### Data for this exercise
/---

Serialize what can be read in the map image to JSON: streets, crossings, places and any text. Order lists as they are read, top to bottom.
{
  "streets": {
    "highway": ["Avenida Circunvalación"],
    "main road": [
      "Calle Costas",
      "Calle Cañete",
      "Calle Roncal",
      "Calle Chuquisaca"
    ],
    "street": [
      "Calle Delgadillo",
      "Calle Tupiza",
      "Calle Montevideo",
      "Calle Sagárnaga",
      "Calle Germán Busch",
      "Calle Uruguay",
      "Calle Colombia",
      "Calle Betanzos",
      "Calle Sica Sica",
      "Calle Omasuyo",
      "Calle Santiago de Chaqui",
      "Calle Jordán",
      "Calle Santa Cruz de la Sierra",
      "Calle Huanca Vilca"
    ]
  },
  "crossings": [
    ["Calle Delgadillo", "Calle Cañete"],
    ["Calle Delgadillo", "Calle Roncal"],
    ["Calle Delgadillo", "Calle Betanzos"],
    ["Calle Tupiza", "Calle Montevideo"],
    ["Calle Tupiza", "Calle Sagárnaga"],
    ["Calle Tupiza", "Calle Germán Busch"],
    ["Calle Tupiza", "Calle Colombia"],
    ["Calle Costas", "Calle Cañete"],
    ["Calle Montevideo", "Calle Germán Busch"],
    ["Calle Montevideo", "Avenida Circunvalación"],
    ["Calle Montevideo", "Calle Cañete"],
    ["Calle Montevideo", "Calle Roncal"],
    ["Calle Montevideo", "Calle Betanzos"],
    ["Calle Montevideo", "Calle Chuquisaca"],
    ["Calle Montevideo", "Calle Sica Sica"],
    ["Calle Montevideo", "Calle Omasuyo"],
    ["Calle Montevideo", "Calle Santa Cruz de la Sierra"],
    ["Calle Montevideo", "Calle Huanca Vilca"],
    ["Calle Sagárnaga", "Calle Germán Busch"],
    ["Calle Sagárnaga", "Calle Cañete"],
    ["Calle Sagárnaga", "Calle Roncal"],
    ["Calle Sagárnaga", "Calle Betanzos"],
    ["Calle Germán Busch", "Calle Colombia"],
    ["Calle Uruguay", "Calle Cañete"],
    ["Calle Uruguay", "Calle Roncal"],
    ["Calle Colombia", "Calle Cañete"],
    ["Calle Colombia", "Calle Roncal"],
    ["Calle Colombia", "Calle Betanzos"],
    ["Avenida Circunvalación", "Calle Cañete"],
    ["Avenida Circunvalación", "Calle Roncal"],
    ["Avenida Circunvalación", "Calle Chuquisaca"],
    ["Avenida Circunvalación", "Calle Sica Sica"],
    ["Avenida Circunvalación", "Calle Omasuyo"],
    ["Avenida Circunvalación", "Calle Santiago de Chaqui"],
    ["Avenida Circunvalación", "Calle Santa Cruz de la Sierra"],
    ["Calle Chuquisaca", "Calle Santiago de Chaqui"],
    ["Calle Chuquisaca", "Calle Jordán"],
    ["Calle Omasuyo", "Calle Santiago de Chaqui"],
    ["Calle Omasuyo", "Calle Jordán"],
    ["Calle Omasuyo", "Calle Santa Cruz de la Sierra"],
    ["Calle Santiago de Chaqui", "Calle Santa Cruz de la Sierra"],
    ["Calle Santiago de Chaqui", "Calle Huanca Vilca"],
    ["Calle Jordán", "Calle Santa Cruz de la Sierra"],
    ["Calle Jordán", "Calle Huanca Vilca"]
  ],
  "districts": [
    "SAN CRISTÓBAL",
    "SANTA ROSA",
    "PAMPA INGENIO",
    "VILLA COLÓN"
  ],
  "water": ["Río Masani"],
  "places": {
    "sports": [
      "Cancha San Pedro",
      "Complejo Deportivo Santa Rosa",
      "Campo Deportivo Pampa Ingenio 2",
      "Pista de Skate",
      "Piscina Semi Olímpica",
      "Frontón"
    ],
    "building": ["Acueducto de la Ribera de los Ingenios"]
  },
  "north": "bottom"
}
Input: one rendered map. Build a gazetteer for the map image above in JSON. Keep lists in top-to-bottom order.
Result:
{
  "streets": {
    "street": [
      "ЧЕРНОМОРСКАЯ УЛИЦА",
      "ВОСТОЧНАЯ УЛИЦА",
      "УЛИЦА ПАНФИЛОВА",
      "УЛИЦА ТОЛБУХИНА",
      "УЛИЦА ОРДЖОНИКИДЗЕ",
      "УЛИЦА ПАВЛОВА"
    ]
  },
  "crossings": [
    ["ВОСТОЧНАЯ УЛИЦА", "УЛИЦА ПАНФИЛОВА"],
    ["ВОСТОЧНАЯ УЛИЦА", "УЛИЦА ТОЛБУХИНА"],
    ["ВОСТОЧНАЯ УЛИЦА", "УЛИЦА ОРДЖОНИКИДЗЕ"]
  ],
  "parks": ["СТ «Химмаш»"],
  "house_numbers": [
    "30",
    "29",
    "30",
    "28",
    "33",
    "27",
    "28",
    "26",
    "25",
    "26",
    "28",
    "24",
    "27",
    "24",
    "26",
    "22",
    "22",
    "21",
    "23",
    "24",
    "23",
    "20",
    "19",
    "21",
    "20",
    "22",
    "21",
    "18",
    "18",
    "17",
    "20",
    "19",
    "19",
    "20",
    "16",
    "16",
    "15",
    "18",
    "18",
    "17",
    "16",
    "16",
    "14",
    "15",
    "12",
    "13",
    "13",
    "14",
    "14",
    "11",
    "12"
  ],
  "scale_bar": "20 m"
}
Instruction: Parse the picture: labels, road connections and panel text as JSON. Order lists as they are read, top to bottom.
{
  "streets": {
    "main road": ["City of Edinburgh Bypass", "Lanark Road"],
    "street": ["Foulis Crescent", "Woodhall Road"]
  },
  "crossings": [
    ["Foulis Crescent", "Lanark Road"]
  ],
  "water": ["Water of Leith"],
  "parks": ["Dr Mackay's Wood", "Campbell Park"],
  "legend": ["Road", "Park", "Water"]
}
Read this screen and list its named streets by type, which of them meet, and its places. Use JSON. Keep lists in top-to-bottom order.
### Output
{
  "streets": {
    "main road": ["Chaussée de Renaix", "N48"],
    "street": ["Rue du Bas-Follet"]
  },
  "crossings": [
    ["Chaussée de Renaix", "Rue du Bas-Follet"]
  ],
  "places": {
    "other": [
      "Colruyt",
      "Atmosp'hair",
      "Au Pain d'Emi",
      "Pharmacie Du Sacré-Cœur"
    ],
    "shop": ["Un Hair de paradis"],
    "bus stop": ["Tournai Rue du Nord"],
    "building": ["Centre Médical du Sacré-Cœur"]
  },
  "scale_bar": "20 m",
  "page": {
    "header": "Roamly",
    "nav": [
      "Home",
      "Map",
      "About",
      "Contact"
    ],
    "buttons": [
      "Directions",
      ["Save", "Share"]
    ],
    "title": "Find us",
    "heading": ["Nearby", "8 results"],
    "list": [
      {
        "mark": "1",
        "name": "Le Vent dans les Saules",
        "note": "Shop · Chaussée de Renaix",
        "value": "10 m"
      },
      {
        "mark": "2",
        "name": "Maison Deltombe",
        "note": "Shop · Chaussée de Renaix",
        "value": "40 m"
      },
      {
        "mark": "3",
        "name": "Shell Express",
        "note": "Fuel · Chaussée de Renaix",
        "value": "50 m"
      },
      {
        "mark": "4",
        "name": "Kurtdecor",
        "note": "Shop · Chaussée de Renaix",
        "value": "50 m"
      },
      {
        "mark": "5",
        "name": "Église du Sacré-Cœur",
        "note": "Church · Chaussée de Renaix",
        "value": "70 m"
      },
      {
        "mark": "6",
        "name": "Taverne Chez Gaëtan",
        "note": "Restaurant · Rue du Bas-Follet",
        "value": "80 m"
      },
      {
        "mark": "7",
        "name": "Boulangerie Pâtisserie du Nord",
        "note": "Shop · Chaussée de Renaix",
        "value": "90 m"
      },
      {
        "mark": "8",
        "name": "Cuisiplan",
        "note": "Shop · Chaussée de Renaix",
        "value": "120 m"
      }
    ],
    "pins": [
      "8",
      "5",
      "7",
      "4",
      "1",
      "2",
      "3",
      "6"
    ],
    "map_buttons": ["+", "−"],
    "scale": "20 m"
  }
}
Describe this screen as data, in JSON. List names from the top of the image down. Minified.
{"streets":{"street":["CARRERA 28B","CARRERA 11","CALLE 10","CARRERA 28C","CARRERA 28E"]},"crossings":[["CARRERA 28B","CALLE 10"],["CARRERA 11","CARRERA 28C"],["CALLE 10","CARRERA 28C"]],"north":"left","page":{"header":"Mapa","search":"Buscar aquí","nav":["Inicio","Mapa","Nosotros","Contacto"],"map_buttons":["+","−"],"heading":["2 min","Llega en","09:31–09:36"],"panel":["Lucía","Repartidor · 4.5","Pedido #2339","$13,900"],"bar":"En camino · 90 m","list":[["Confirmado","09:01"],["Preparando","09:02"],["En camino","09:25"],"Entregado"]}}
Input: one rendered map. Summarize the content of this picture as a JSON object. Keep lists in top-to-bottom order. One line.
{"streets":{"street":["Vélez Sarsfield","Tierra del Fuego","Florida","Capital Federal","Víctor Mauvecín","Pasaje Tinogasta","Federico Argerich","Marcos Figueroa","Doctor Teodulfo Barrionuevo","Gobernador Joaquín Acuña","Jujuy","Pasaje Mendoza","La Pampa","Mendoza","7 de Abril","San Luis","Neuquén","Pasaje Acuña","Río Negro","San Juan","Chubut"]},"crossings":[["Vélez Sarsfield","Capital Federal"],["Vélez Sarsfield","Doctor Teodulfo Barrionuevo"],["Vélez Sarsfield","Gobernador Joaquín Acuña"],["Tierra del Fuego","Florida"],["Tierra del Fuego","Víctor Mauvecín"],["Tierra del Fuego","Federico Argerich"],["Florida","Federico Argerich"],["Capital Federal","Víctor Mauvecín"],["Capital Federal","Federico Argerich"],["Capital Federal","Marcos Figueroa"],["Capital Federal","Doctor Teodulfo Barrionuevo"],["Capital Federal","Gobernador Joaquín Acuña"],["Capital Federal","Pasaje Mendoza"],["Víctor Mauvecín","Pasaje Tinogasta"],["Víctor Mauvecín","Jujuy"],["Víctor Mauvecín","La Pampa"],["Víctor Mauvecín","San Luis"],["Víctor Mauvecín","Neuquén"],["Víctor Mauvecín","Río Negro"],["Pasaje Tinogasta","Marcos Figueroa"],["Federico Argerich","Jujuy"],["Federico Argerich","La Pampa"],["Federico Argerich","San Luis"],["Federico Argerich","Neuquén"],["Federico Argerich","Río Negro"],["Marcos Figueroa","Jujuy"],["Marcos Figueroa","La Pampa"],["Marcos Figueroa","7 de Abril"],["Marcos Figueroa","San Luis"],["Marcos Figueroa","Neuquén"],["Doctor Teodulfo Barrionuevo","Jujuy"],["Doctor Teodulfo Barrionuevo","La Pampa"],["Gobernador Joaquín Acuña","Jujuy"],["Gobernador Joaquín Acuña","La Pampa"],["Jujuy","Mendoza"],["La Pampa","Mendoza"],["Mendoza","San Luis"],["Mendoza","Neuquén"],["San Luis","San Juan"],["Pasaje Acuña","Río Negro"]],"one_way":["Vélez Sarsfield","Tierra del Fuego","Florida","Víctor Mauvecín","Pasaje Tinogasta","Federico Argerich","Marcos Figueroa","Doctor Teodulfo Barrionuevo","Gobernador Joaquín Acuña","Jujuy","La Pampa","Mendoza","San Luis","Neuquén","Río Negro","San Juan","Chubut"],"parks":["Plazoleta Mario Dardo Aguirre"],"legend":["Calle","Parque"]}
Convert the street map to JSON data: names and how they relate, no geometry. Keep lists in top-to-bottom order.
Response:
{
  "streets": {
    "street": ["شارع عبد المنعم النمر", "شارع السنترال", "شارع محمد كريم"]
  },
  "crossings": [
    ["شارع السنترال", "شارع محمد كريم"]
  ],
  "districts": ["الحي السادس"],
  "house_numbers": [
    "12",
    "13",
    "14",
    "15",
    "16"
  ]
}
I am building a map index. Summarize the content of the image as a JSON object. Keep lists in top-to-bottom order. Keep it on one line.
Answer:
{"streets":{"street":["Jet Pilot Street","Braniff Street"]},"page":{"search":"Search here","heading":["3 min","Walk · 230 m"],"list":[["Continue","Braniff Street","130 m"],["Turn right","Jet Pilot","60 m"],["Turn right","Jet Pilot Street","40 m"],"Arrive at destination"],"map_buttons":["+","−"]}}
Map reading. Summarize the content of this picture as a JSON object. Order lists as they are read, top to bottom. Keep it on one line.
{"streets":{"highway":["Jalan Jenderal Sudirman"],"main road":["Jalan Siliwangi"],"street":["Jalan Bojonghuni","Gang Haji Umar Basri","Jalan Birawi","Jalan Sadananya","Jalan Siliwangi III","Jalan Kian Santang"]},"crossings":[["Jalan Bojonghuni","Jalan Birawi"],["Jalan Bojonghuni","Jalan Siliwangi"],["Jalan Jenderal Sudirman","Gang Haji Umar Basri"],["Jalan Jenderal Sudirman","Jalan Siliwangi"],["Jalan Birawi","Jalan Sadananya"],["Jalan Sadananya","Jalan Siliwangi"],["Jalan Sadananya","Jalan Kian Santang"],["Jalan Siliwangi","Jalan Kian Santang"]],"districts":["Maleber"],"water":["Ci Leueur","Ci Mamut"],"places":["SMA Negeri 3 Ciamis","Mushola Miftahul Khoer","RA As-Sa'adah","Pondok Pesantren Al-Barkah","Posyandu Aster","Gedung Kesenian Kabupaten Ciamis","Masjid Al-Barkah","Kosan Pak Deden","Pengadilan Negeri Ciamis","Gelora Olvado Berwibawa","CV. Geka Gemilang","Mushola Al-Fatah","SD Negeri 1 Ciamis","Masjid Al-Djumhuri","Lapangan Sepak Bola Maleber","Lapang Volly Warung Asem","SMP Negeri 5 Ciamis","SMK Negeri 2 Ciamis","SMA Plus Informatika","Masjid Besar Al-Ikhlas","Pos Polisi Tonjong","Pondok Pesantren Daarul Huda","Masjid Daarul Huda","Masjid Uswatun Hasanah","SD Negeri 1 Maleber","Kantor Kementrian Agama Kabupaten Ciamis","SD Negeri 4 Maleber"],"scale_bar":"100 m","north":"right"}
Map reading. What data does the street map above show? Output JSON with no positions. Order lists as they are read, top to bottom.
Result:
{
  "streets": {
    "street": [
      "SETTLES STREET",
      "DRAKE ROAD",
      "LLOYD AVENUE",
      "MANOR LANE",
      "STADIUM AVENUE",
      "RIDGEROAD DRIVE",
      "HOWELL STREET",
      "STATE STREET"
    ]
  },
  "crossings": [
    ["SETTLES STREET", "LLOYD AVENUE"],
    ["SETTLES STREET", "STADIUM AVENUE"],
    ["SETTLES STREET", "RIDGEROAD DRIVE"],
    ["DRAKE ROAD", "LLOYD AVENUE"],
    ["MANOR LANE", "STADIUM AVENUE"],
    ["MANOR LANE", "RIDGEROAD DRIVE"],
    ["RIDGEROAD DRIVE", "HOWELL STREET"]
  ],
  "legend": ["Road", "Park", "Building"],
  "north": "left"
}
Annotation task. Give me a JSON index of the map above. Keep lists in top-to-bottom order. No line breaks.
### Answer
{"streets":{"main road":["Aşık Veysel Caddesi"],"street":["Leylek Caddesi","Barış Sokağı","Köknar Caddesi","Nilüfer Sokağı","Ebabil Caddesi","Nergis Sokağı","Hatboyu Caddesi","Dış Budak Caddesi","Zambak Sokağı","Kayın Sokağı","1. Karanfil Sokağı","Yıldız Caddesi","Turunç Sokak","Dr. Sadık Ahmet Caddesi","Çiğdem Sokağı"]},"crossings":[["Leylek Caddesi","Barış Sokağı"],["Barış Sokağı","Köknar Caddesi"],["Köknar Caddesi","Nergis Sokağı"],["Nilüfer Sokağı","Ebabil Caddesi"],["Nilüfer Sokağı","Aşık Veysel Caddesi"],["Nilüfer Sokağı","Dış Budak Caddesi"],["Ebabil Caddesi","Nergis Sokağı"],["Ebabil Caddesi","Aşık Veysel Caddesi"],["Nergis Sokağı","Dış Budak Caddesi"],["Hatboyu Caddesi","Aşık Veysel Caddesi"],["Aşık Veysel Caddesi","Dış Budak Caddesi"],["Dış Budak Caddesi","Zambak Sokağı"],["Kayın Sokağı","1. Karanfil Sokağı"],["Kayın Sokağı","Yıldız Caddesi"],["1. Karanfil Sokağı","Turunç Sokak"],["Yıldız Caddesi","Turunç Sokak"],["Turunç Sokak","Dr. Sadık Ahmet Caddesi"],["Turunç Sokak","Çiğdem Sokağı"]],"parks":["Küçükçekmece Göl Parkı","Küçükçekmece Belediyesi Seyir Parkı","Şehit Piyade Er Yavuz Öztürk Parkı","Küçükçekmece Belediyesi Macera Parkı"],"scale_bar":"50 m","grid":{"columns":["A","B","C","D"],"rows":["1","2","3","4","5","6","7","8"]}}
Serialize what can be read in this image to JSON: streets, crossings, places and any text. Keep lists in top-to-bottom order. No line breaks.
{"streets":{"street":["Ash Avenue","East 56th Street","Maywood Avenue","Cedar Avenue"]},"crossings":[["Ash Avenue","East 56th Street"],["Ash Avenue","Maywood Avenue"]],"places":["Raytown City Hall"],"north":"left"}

\---

### What is needed
Please show every line of the entries above that contains the word "Circunvalación".

### Response area
    "highway": ["Avenida Circunvalación"],
    ["Calle Montevideo", "Avenida Circunvalación"],
    ["Avenida Circunvalación", "Calle Cañete"],
    ["Avenida Circunvalación", "Calle Roncal"],
    ["Avenida Circunvalación", "Calle Chuquisaca"],
    ["Avenida Circunvalación", "Calle Sica Sica"],
    ["Avenida Circunvalación", "Calle Omasuyo"],
    ["Avenida Circunvalación", "Calle Santiago de Chaqui"],
    ["Avenida Circunvalación", "Calle Santa Cruz de la Sierra"],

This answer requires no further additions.